## Page extract
━━━━

Twitter is fertile ground for trolls and haters, who can harass their targets 140 characters at a time. But one Muslim woman is transforming the Islamophobia she regularly faces into a force for good: she donates $1 for every hateful tweet she receives to Unicef Australia, a program that provides humanitarian assistance to children and mothers in developing countries. She has already raised more than $1,000.
Susan Carland, 34, is a sociologist who teaches at Monash University in Melbourne. She and her husband Waleed Aly, who is a lawyer and talk-show host, have been dubbed “Australia’s Muslim power couple.” But critics have also assailed Carland as a “terrorist sympathizer,” reports the Daily Mail. She has even been called an “ignorant, maggot-brained, raghead defending idiot.”

━━━━

## Information shown

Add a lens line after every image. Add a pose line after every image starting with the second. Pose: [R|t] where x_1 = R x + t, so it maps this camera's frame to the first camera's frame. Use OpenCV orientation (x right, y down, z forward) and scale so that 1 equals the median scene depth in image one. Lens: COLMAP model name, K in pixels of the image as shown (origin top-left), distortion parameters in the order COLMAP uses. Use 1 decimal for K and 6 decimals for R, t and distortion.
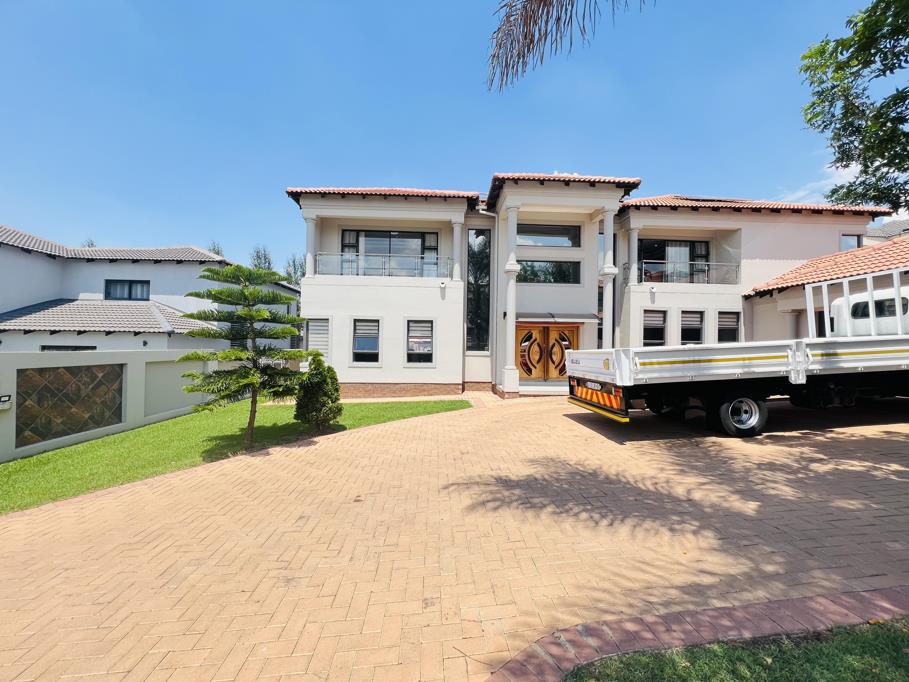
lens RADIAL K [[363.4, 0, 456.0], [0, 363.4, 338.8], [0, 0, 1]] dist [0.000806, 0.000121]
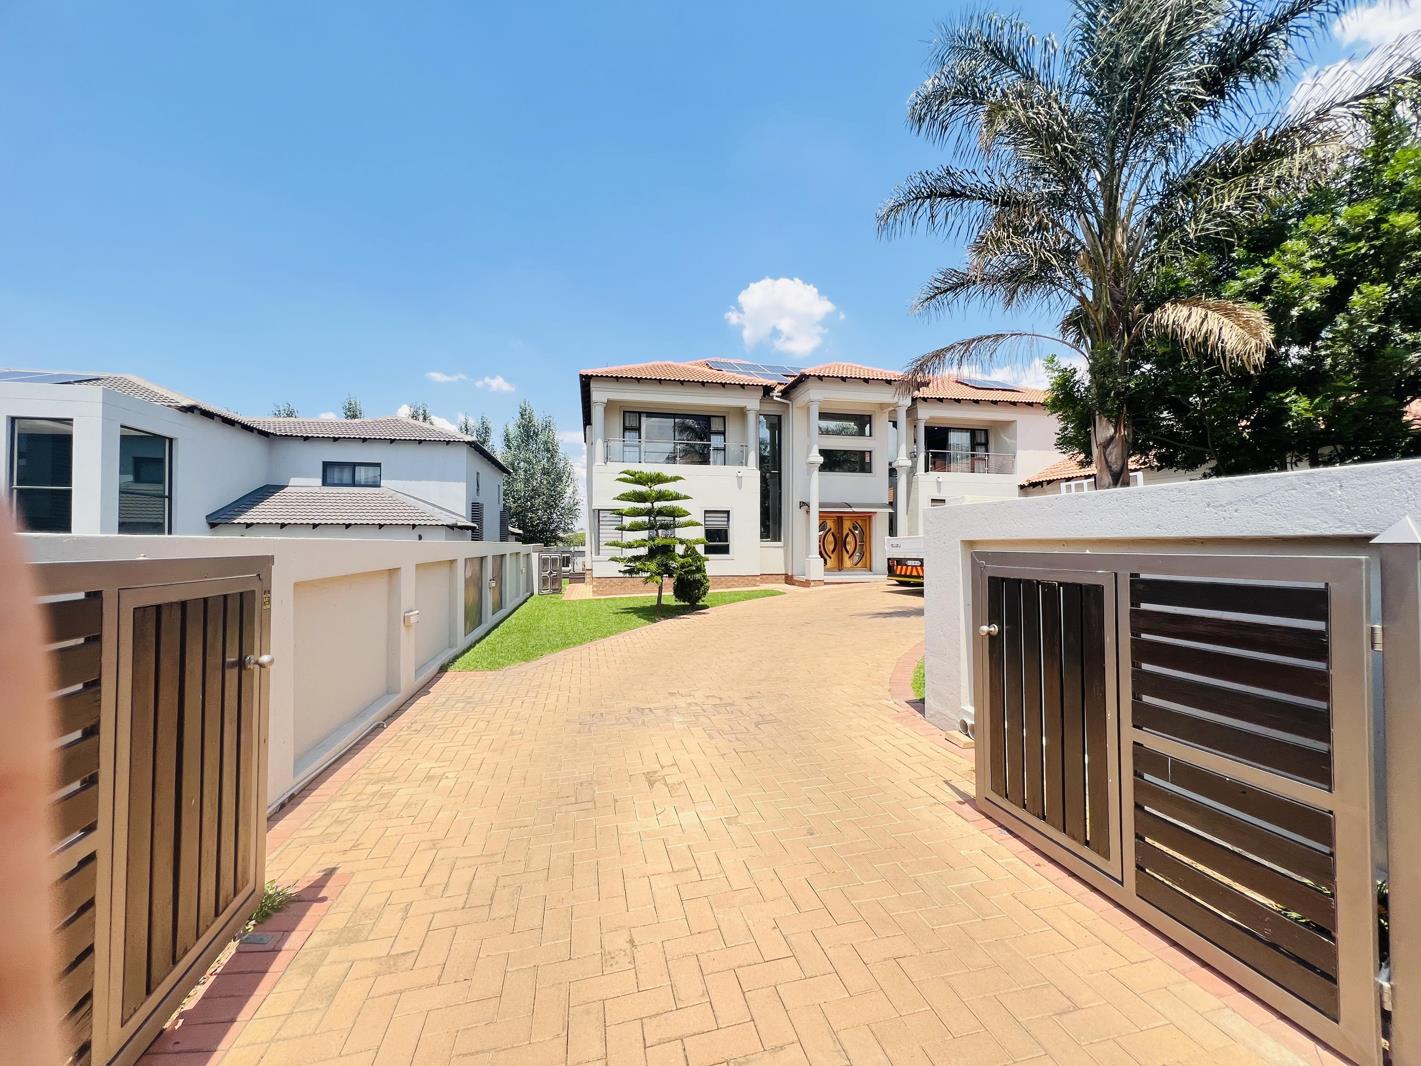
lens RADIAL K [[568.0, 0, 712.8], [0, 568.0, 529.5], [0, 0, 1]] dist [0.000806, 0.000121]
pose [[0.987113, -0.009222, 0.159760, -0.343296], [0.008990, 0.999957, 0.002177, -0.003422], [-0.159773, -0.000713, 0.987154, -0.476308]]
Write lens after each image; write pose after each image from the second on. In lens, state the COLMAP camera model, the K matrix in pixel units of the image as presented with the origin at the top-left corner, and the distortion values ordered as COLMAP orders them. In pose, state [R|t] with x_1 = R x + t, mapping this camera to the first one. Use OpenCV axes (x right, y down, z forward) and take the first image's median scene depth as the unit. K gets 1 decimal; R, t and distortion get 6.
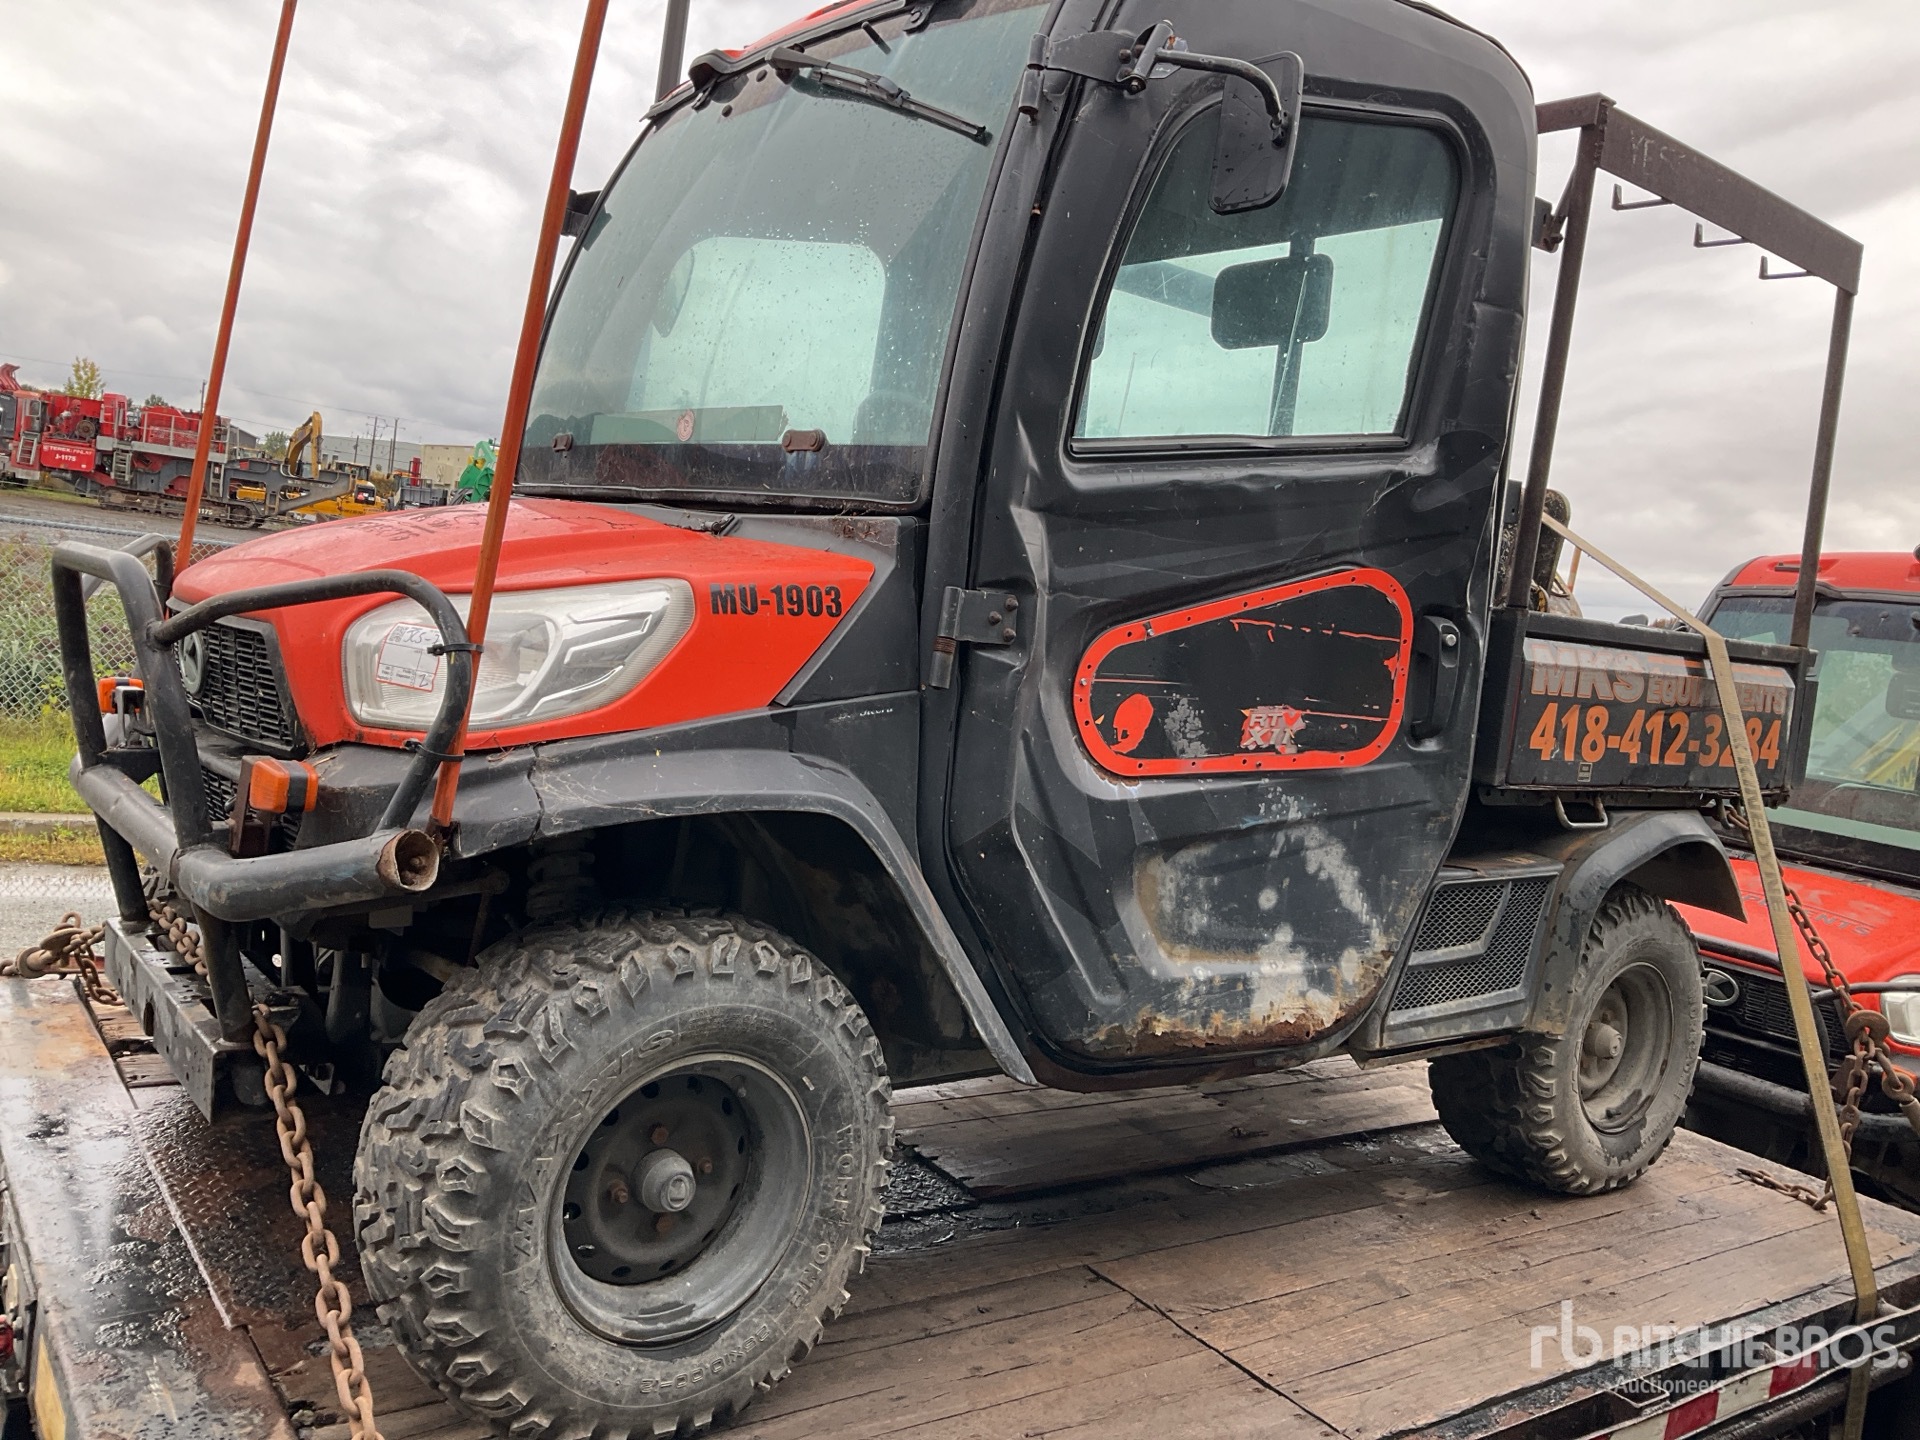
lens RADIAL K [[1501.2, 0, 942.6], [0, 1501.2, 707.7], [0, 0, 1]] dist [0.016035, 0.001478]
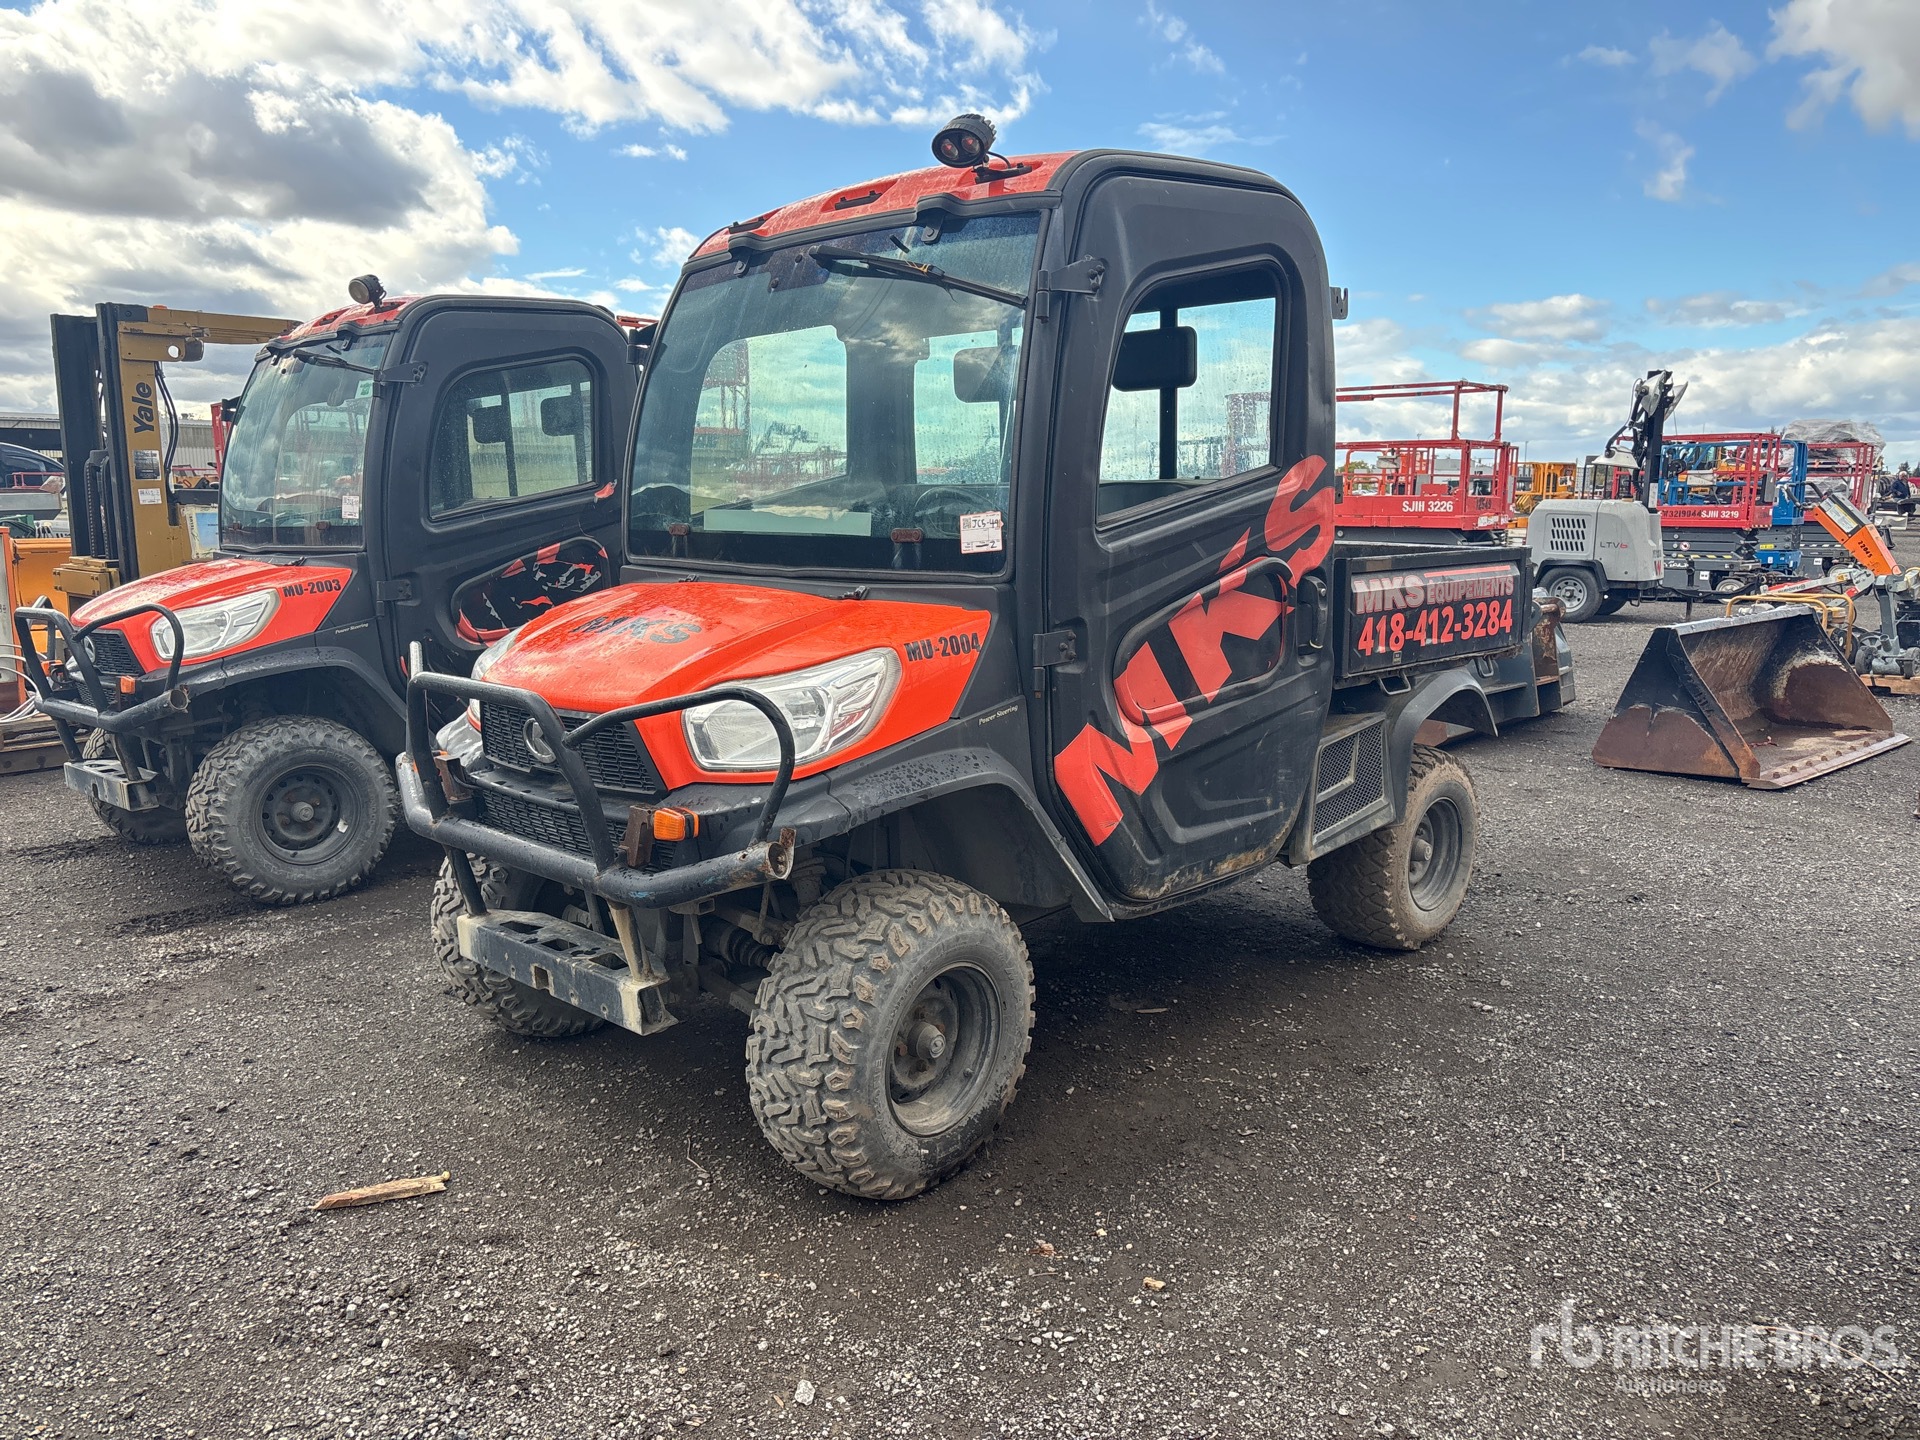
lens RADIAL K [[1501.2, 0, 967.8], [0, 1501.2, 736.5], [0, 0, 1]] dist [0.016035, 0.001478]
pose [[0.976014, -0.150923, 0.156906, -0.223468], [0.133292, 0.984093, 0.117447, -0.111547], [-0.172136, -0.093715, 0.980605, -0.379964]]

━━━━

## Actions to take
(1) For the page extract about Susan Carland, decide whether each statement agrees with it, answering yes or no and quoting the words of the extract that settle it: (a) Carland's donations go to Unicef Australia. (b) Carland teaches at a university in Sydney. (c) Carland's husband works as a lawyer and talk-show host.
(2) Resume the page extract about Susan Carland's donations for hateful tweets, starting after its final sentence.
The records play no part in what is asked here; only the page extract about Susan Carland is used.

## Answer list
(1)
(a) Yes: "she donates $1 for every hateful tweet she receives to Unicef Australia"
(b) No: "teaches at Monash University in Melbourne"
(c) Yes: "her husband Waleed Aly, who is a lawyer and talk-show host"

(2)
I donate $1 to @UNICEF for each hate-filled tweet I get from trolls. Nearly at $1000 in donations. The needy children thank you, haters! _
— Susan Carland (@SusanCarland) October 21, 2015
But she says it doesn’t faze her.
“I regularly get tweets and Facebook messages from the brave freedom fighters behind determinedly anonymous accounts telling me that, as a Muslim woman, I love oppression, murder, war, and sexism,” Carland wrote in an op-ed on Friday for The Age, Melbourne’s daily newspaper.
Instead of returning hateful tweets and Facebook messages with more of the same, she decided to donate $1 to Unicef for each nasty attack in an attempt to help children “who were in horrific situations that were the direct outcome of hate -- war, poverty due to greed, injustice, violence.”
Thankyou for kindness, everyone (& shout out to haters who still can't help themselves _).Overwhelmed by tweets.Donate to @unicefaustralia !
— Susan Carland (@SusanCarland) November 12, 2015
Carland says the idea behind her campaign stems from Islamic teaching itself: “The Quran states ‘Good and evil are not equal. Repel evil with what is better.’ I'd tried blocking, muting, engaging and ignoring, but none of them felt like I was embodying the Quranic injunction of driving off darkness with light. I felt I should be actively generating good in the world for every ugly verbal bullet sent my way.”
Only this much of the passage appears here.